**Exercise directions:**
Rewrite the records from the line with "genus: Ruellia" up to and including the line with "locality: Shrubby slope", replacing "collectors" with "collected by" and leaving everything else unchanged.

**Given records:**

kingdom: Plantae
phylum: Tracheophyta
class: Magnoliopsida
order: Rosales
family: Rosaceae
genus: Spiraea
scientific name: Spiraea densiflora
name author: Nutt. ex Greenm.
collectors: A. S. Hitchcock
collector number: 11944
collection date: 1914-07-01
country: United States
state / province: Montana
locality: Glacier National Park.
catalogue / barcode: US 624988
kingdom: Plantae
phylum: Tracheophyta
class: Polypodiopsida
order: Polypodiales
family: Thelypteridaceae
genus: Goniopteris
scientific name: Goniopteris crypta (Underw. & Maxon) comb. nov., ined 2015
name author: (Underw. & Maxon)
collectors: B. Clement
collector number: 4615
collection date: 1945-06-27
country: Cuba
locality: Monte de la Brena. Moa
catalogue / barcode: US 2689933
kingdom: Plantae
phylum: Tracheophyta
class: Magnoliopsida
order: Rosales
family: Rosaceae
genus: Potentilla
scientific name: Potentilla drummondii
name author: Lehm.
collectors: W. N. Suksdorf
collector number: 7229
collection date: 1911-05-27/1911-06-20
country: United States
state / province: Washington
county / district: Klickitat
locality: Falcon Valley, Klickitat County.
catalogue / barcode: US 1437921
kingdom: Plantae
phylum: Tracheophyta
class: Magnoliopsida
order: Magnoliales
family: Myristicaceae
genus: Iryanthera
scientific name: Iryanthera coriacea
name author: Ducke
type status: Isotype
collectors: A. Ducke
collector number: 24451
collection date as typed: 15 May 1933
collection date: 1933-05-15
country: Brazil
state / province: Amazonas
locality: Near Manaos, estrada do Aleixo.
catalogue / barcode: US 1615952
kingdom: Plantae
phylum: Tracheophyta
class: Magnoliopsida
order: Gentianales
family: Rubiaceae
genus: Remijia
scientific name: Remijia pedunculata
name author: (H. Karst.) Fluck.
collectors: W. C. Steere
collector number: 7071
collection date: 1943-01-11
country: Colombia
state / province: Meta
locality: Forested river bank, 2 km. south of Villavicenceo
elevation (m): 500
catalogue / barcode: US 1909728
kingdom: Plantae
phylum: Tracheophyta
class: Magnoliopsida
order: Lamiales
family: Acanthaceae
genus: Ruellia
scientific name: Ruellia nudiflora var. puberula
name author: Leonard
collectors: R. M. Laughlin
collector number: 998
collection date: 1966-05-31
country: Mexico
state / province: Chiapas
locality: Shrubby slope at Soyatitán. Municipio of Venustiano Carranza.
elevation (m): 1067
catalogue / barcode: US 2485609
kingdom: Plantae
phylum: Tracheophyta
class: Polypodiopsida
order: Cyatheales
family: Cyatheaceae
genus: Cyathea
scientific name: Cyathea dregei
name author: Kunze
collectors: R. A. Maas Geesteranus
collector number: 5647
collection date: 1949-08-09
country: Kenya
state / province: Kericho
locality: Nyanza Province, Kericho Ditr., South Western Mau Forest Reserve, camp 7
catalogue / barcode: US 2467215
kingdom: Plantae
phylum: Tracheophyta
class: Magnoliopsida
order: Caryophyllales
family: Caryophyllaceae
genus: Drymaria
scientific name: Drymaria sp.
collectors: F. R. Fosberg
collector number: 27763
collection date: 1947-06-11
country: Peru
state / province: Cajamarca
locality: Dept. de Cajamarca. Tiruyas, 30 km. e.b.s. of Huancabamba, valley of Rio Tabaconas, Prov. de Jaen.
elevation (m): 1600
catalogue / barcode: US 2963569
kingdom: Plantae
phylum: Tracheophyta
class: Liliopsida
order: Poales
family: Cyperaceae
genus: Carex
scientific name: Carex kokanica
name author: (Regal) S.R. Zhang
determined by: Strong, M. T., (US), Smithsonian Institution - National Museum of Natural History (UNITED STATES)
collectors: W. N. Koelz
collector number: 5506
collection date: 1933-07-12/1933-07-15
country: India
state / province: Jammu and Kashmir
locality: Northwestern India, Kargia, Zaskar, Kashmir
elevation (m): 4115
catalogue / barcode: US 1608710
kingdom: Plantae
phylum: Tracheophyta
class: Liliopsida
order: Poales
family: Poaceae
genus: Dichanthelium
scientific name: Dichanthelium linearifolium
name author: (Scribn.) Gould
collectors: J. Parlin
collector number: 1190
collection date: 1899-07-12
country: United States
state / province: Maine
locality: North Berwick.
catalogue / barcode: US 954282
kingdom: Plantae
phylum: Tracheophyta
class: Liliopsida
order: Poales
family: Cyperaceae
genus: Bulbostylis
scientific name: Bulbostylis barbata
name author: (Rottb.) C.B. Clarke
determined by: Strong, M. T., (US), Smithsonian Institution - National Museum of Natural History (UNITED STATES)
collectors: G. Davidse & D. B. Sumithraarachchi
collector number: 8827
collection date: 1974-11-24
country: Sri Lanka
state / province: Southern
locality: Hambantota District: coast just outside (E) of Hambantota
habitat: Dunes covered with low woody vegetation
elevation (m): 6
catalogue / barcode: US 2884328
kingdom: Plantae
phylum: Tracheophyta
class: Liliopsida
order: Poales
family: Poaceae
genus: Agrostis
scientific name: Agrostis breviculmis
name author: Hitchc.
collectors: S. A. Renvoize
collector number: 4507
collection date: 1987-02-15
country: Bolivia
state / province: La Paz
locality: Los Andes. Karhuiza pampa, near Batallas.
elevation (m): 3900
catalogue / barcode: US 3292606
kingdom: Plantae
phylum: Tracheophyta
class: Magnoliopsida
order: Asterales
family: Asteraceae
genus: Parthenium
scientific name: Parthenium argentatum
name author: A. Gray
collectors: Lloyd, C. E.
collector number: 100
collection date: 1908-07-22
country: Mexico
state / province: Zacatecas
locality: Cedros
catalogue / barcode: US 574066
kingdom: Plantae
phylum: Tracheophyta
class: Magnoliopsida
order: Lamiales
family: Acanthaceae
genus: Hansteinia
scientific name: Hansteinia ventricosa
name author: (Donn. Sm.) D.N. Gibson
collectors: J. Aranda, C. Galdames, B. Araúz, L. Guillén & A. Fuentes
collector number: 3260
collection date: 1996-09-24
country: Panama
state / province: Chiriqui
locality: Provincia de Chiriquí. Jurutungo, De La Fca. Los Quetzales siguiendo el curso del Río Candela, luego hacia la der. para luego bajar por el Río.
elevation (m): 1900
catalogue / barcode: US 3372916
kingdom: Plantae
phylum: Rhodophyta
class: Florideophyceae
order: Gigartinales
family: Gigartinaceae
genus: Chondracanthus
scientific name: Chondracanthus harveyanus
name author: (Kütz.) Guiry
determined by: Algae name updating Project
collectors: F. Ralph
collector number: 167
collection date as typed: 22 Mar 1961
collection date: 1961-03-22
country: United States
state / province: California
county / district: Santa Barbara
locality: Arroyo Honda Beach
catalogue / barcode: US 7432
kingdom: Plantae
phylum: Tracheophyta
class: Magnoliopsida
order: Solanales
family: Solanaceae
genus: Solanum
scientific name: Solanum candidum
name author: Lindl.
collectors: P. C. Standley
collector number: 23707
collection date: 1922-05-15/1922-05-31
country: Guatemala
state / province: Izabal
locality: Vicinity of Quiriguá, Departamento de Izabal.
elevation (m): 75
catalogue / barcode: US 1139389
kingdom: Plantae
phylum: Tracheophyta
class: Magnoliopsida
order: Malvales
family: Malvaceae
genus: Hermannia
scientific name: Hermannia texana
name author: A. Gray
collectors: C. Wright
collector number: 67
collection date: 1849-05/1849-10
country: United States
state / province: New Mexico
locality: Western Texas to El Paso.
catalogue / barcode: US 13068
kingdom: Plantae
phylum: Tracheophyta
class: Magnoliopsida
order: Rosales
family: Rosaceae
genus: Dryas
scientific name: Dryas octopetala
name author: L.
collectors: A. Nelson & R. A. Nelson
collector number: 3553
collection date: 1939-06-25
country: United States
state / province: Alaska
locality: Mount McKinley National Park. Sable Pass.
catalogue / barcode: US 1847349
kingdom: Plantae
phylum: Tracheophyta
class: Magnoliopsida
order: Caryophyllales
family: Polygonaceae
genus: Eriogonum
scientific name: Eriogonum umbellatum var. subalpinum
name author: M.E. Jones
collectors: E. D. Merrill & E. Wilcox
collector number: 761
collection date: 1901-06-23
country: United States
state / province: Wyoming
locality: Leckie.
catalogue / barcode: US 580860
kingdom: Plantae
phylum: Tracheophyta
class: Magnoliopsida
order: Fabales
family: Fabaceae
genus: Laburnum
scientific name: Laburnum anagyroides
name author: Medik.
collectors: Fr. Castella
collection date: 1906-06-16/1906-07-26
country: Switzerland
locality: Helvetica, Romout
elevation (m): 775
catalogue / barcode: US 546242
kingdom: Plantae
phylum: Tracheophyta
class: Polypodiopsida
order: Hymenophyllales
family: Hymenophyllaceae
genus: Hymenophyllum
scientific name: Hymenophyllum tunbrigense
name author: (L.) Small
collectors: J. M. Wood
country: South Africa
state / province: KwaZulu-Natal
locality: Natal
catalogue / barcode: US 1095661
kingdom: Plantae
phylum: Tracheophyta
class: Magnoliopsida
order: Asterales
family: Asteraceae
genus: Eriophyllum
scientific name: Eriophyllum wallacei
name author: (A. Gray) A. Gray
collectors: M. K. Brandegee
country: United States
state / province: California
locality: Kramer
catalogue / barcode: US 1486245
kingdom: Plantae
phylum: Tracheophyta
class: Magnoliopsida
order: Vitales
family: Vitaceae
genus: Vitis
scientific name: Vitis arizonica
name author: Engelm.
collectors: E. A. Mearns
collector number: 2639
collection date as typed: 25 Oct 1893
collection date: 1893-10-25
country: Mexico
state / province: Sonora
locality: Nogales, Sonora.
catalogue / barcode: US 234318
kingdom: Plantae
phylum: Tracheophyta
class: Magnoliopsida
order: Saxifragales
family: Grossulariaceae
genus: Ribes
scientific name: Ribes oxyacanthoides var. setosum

**Solution to this exercise:**
genus: Ruellia
scientific name: Ruellia nudiflora var. puberula
name author: Leonard
collected by: R. M. Laughlin
collector number: 998
collection date: 1966-05-31
country: Mexico
state / province: Chiapas
locality: Shrubby slope at Soyatitán. Municipio of Venustiano Carranza.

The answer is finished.